Despite this regional progress, inflation remains uneven. “Fourteen countries still face double-digit inflation,” including Ghana, Nigeria, Sudan, Ethiopia, and Zimbabwe. This number, however, is expected to drop to just six by 2027, if current policies persist.
The monetary response across Africa varies. Many central banks have either paused rate hikes or begun easing, though a few are still raising rates to address localized inflation spikes. The World Bank warns that emerging global trade barriers—such as tariffs—could derail disinflation efforts by hiking trade costs and weakening local currencies. In such cases, “higher-for-longer interest rates” may return, it cautioned.
On the fiscal front, governments are slowly improving budget discipline. The region’s “primary deficit is expected to narrow to 0.3 percent of GDP by 2025,” compared to 0.5 percent in 2024. Continued consolidation efforts could yield “an average surplus of 0.1 percent of GDP” between 2026 and 2027.

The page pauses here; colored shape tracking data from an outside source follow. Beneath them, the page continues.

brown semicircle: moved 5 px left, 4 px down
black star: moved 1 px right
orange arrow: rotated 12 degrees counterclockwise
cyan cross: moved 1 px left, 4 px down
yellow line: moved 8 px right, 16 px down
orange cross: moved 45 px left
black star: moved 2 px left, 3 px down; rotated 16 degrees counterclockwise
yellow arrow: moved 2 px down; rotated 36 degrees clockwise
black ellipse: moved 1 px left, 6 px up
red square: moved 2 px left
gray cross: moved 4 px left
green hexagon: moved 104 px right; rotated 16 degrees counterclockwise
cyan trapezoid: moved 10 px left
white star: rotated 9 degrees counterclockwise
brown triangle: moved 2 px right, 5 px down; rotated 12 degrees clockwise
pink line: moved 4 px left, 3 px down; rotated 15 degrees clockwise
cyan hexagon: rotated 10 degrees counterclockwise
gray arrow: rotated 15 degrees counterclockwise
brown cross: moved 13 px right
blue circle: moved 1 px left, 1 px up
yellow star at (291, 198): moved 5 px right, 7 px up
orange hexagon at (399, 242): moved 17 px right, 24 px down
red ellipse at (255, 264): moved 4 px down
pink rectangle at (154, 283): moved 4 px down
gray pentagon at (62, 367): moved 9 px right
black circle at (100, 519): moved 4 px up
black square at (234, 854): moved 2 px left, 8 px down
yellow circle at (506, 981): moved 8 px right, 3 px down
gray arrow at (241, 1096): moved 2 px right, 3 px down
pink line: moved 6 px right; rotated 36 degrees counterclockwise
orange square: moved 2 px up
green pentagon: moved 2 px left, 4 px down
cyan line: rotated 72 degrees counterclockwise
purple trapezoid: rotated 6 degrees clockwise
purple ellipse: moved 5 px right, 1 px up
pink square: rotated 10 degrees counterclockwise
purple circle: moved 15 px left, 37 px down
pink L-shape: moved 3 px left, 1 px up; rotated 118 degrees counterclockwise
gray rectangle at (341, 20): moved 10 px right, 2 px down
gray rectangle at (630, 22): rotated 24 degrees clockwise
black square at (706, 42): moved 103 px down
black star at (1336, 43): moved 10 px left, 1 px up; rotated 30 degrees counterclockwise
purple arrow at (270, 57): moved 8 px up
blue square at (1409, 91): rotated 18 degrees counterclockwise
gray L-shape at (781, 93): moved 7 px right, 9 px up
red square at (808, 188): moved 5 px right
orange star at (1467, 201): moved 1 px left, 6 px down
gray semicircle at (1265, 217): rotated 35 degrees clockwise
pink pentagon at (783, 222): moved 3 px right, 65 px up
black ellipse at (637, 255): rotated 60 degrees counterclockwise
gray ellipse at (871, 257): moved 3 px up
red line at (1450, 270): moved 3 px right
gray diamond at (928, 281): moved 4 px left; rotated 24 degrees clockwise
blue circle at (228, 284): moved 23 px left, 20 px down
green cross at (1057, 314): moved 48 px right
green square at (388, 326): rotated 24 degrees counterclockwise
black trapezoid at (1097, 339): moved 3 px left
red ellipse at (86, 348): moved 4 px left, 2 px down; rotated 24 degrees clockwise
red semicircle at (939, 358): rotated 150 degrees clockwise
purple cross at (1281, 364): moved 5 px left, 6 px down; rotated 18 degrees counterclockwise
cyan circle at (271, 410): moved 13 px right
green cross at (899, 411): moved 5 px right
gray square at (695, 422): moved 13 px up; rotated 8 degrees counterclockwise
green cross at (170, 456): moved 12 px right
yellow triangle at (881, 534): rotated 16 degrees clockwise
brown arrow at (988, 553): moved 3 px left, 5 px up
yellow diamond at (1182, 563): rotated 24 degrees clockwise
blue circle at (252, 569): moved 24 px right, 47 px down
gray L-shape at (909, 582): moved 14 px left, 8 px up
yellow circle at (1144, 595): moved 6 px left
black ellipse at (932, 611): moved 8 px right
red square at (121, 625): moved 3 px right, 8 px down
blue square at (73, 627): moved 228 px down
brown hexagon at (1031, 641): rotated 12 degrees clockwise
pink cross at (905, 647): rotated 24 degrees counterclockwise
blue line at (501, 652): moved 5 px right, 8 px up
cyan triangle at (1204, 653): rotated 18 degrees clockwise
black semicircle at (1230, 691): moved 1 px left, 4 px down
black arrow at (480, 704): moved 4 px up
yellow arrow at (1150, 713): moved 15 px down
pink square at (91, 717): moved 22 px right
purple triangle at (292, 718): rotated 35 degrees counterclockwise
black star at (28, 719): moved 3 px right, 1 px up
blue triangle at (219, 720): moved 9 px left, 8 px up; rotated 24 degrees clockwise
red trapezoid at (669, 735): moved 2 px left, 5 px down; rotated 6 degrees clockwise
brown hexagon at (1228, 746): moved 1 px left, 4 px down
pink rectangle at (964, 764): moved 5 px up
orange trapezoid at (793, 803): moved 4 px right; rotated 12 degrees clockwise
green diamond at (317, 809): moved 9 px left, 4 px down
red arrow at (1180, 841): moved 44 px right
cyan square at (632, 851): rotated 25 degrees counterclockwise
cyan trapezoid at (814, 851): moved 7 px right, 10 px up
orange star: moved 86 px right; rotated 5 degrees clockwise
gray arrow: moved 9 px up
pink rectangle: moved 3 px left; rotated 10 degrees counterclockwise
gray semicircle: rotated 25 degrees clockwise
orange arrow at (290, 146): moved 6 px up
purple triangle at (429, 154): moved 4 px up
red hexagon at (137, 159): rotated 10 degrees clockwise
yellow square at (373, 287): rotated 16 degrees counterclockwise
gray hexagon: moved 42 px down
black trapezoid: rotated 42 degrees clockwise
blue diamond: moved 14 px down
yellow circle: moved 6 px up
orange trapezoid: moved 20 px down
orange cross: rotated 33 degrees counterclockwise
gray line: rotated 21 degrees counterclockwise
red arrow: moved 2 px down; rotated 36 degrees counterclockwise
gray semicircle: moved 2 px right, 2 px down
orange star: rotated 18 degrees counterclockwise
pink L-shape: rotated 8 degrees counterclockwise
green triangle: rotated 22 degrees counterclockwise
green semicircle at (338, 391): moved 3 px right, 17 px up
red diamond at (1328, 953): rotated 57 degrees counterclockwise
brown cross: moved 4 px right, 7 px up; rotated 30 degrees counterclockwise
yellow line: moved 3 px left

However, rising debt service obligations are taking a toll. Interest payments alone are projected to average “3.4 percent of GDP from 2025 to 2027.” This financial burden is already forcing tough trade-offs: in 2024, “20 countries in Sub-Saharan Africa spent more on debt service than on health and education combined.”
Public debt servicing, which consumed just 16 percent of government revenue in 2012, has ballooned to nearly 50 percent in 2024. Though some relief may come through restructuring deals, the long-term outlook remains uncertain without strong fiscal management and pro-growth reforms.
External financing has also taken a hit. The region is forecast to pay “US$20 billion in interest on public and publicly guaranteed external debt” in 2025, with about three-quarters owed to private creditors and Chinese lenders. Since 2016, principal repayments have exceeded new inflows, leading to a drop in net external debt financing—from “US$37.7 billion annually in 2016–2019” to “US$18.4 billion in 2023.”
With commercial and bilateral flows receding, the World Bank notes that “multilateral institutions now account for 80 percent of post-pandemic financial flows” into the region.